Amongst the more unique stories submitted for inclusion was the Blue Hydrangea memorial in Chilliwack. During the Second World War, every time the community was notified of the death of a member of the Airforce in the war, the RCAF Women’s Auxiliary would plant a blue hydrangea bush outside the Chilliwack High School - blue for the Air Force uniform colour. By the end of the war in 1945, there were 49 bushes.

“The plants got neglected over the decades. The high school became a middle-school and when the grounds were altered they were replanted around the flagpole.

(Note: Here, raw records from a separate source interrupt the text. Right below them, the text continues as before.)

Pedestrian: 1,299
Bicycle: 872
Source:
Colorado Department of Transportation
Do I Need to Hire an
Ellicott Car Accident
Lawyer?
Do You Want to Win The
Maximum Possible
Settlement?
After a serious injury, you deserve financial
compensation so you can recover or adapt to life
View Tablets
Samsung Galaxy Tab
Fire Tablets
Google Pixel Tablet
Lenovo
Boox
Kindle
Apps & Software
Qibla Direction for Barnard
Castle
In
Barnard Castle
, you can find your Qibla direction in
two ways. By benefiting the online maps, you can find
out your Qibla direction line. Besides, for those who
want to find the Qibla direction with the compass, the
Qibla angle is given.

Only a handful of deteriorated hydrangeas survive there today,” recounts Chief Warrant Officer Reg Dawes of the Royal Canadian Air Force Association.

The local RCAFA office in Chilliwack is now planning the re-establishment of this living, colourful memorial in collaboration with the School Board and middle-school principal.

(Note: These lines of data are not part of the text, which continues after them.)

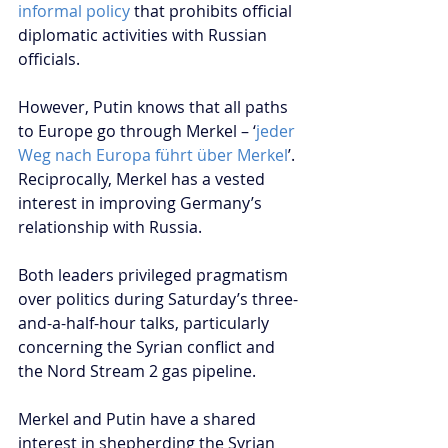
informal policy
 that prohibits official 
diplomatic activities with Russian 
officials.
However, Putin knows that all paths 
to Europe go through Merkel – ‘
jeder 
Weg nach Europa führt über Merkel
’. 
Reciprocally, Merkel has a vested 
interest in improving Germany’s 
relationship with Russia.
Both leaders privileged pragmatism 
over politics during Saturday’s three-
and-a-half-hour talks, particularly 
concerning the Syrian conflict and 
the Nord Stream 2 gas pipeline.
Merkel and Putin have a shared 
interest in shepherding the Syrian 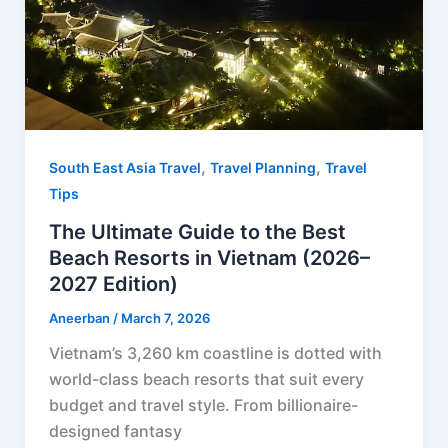
t
,
,
South East Asia Travel
Travel Planning
Travel
Tips
The Ultimate Guide to the Best
Beach Resorts in Vietnam (2026–
2027 Edition)
Aneerban
/
March 7, 2026
Vietnam’s 3,260 km coastline is dotted with
world-class beach resorts that suit every
budget and travel style. From billionaire-
designed fantasy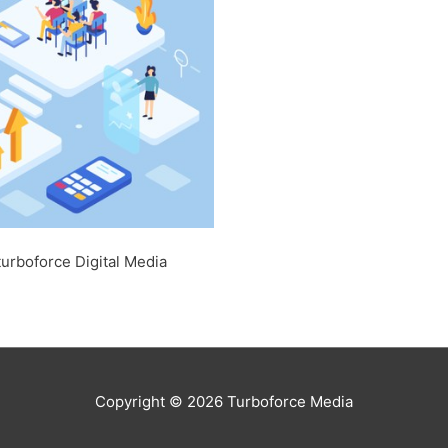
turboforce Digital Media
Copyright © 2026
Turboforce Media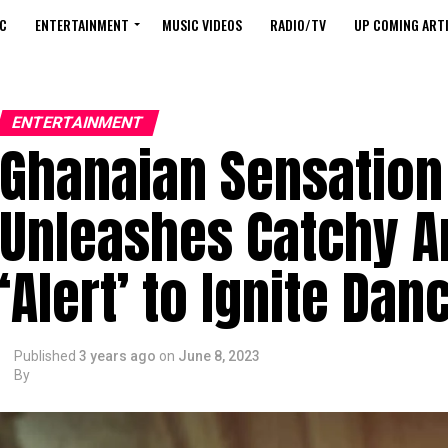
C
ENTERTAINMENT
MUSIC VIDEOS
RADIO/TV
UP COMING ARTI
ENTERTAINMENT
Ghanaian Sensation
Unleashes Catchy 
‘Alert’ to Ignite Dan
Published
3 years ago
on
June 8, 2023
By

“School students, aged 12-15, will pass by this memorial several times a day. It’s an important reminder to young people that somebody died for their freedom,” adds Dawes.

A plaque on the site reads: “To the former students and teacher from Chilliwack High School who were killed on active duty with the RCAF and the RAF during WW2. A blue hydrangea was planted near the school as each casualty occurred. These historic plants are taken from the originals.”

Other Chilliwack locations include the Airplane Creek Memorial in the Chilliwack River Valley, and the All Sappers Memorial Park at Vedder Crossing.

The World Wars continue to intrigue us, even generations so far removed. High school students in Armstrong were impassioned by an enthusiastic social studies teacher who organized annual field trips to Europe and battle sites where soldiers of their community had fought and died. This tangible connection to the places and stories of the wars inspired the students to grow and elaborate on Armstrong’s war memorials. The town dedicated a mountain that overlooks their cenotaph as Memorial Mountain in 1998. Later on in the 1990s and 2000s, subsequent classes of students built the Stones of Sacrifice memorial embedded with stones brought back from oversea battlefields.